[Stored entries]
■ ■ ■ ■ ■

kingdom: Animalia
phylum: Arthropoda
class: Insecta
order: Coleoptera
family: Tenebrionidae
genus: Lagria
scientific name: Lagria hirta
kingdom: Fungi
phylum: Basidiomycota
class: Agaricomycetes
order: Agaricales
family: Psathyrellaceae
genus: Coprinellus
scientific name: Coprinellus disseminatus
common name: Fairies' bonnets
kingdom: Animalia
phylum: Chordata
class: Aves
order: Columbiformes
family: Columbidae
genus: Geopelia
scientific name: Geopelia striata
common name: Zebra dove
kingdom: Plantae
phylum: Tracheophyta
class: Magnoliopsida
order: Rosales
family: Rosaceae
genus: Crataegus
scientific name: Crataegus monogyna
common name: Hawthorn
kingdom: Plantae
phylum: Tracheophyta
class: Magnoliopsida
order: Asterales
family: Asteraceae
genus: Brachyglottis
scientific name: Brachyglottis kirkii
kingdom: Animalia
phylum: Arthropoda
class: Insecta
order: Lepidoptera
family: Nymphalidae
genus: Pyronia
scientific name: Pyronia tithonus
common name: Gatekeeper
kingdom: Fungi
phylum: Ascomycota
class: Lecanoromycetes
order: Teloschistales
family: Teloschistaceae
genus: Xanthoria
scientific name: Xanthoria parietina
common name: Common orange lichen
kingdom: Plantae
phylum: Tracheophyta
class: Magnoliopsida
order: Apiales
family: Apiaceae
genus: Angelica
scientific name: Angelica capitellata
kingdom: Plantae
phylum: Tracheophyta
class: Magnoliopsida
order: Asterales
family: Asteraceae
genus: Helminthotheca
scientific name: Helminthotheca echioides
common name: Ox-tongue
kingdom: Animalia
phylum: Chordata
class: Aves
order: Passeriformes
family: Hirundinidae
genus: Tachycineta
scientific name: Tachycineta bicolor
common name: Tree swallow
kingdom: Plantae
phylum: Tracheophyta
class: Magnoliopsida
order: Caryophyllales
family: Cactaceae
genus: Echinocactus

■ ■ ■ ■ ■

**Given instruction**: Reproduce verbatim every line of the records, beginning with the line that contains "genus: Geopelia" and continuing through the final line of the records, both included.

**Response below**:
genus: Geopelia
scientific name: Geopelia striata
common name: Zebra dove
kingdom: Plantae
phylum: Tracheophyta
class: Magnoliopsida
order: Rosales
family: Rosaceae
genus: Crataegus
scientific name: Crataegus monogyna
common name: Hawthorn
kingdom: Plantae
phylum: Tracheophyta
class: Magnoliopsida
order: Asterales
family: Asteraceae
genus: Brachyglottis
scientific name: Brachyglottis kirkii
kingdom: Animalia
phylum: Arthropoda
class: Insecta
order: Lepidoptera
family: Nymphalidae
genus: Pyronia
scientific name: Pyronia tithonus
common name: Gatekeeper
kingdom: Fungi
phylum: Ascomycota
class: Lecanoromycetes
order: Teloschistales
family: Teloschistaceae
genus: Xanthoria
scientific name: Xanthoria parietina
common name: Common orange lichen
kingdom: Plantae
phylum: Tracheophyta
class: Magnoliopsida
order: Apiales
family: Apiaceae
genus: Angelica
scientific name: Angelica capitellata
kingdom: Plantae
phylum: Tracheophyta
class: Magnoliopsida
order: Asterales
family: Asteraceae
genus: Helminthotheca
scientific name: Helminthotheca echioides
common name: Ox-tongue
kingdom: Animalia
phylum: Chordata
class: Aves
order: Passeriformes
family: Hirundinidae
genus: Tachycineta
scientific name: Tachycineta bicolor
common name: Tree swallow
kingdom: Plantae
phylum: Tracheophyta
class: Magnoliopsida
order: Caryophyllales
family: Cactaceae
genus: Echinocactus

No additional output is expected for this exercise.